Final por escribir
Ni la política ni la historia son fáciles de entender, pero de los récords de dificultad en este campo, el inicio de la Primera Guerra Mundial aparece imbatido. Con el fondo de nihilismo y de crisis de la conciencia europea, las pulsiones nacionalistas, el revanchismo y las alianzas internacionales dibujan el escenario de una pura carnicería, sin el menor sentido, con cuyo recuerdo han intentado lidiar este fin de semana los actuales responsables políticos. Son los herederos de quienes protagonizaron la Primera Guerra y volvieron luego para hacer la segunda. Eso ha envuelto la conmemoración del armisticio en una atmósfera fantasmal, como si aquella generación sacrificada a un enigma no hubiera encontrado todavía el lugar donde descansar en paz.
Hoy no estamos, ni mucho menos, ante peligros como aquellos. La guerra, convertida en el siglo XX en una máquina de reventar y abrasar seres humanos por millones, ha dejado de ser la solución de nada. La atmósfera de la conmemoración, aun así, respondía a un estado de ánimo muy actual y propiamente europeo.

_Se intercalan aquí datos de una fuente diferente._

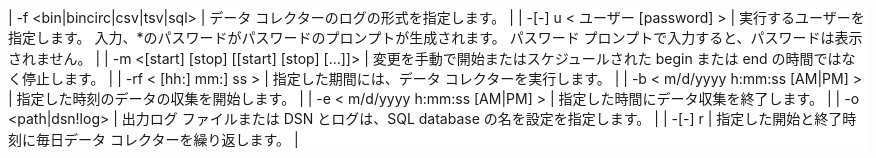 |      -f <bin&#124;bincirc&#124;csv&#124;tsv&#124;sql>      |                                                                                                                                                                                                                                                                                                             データ コレクターのログの形式を指定します。                                                                                                                                                                                                                                                                                                              |
|                  -[-] u < ユーザー [password] >                   |                                                                                                                                                                                                                                                  実行するユーザーを指定します。 入力、\*のパスワードがパスワードのプロンプトが生成されます。 パスワード プロンプトで入力すると、パスワードは表示されません。                                                                                                                                                                                                                                                  |
|         -m <[start] [stop] [[start] [stop] [...]]>         |                                                                                                                                                                                                                                                                                                 変更を手動で開始またはスケジュールされた begin または end の時間ではなく停止します。                                                                                                                                                                                                                                                                                                  |
|                     -rf < [hh:] mm:] ss >                     |                                                                                                                                                                                                                                                                                                         指定した期間には、データ コレクターを実行します。                                                                                                                                                                                                                                                                                                          |
|             -b < m/d/yyyy h:mm:ss [AM&#124;PM] >              |                                                                                                                                                                                                                                                                                                               指定した時刻のデータの収集を開始します。                                                                                                                                                                                                                                                                                                                |
|             -e < m/d/yyyy h:mm:ss [AM&#124;PM] >              |                                                                                                                                                                                                                                                                                                                指定した時間にデータ収集を終了します。                                                                                                                                                                                                                                                                                                                 |
|                   -o <path&#124;dsn!log>                   |                                                                                                                                                                                                                                                                                               出力ログ ファイルまたは DSN とログは、SQL database の名を設定を指定します。                                                                                                                                                                                                                                                                                                |
|                           -[-] r                            |                                                                                                                                                                                                                                                                                                   指定した開始と終了時刻に毎日データ コレクターを繰り返します。                                                                                                                                                                                                                                                                                                   |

Por encima de nuestras cabezas salen volando, desde los centros de decisión política, grandes llamamientos a la Paz y a los Valores universales. Buena parte de los europeos creen que ellos son y representan la humanidad. Están convencidos de estar creando un mundo en el que ya no son necesarias las fronteras, ni la conciencia de los límites, ni nada que no sea una lealtad abstracta a un concepto de ciudadanía despojado de cualquier materialidad concreta.
Por debajo, sin embargo, corren, y con qué ímpetu, aguas muy turbias donde las fronteras son el hecho fundamental de la realidad política, donde se cultiva el miedo y el desprecio a quienes no son como uno mismo y donde se escenifica la nostalgia de un mundo ideal que nunca existió. A veces se diría que la democracia liberal, menos ambiciosa y, por naturaleza, menos apasionada, va a tener que elegir entre los dos. No podrá hacerlo y correremos la misma suerte que ella.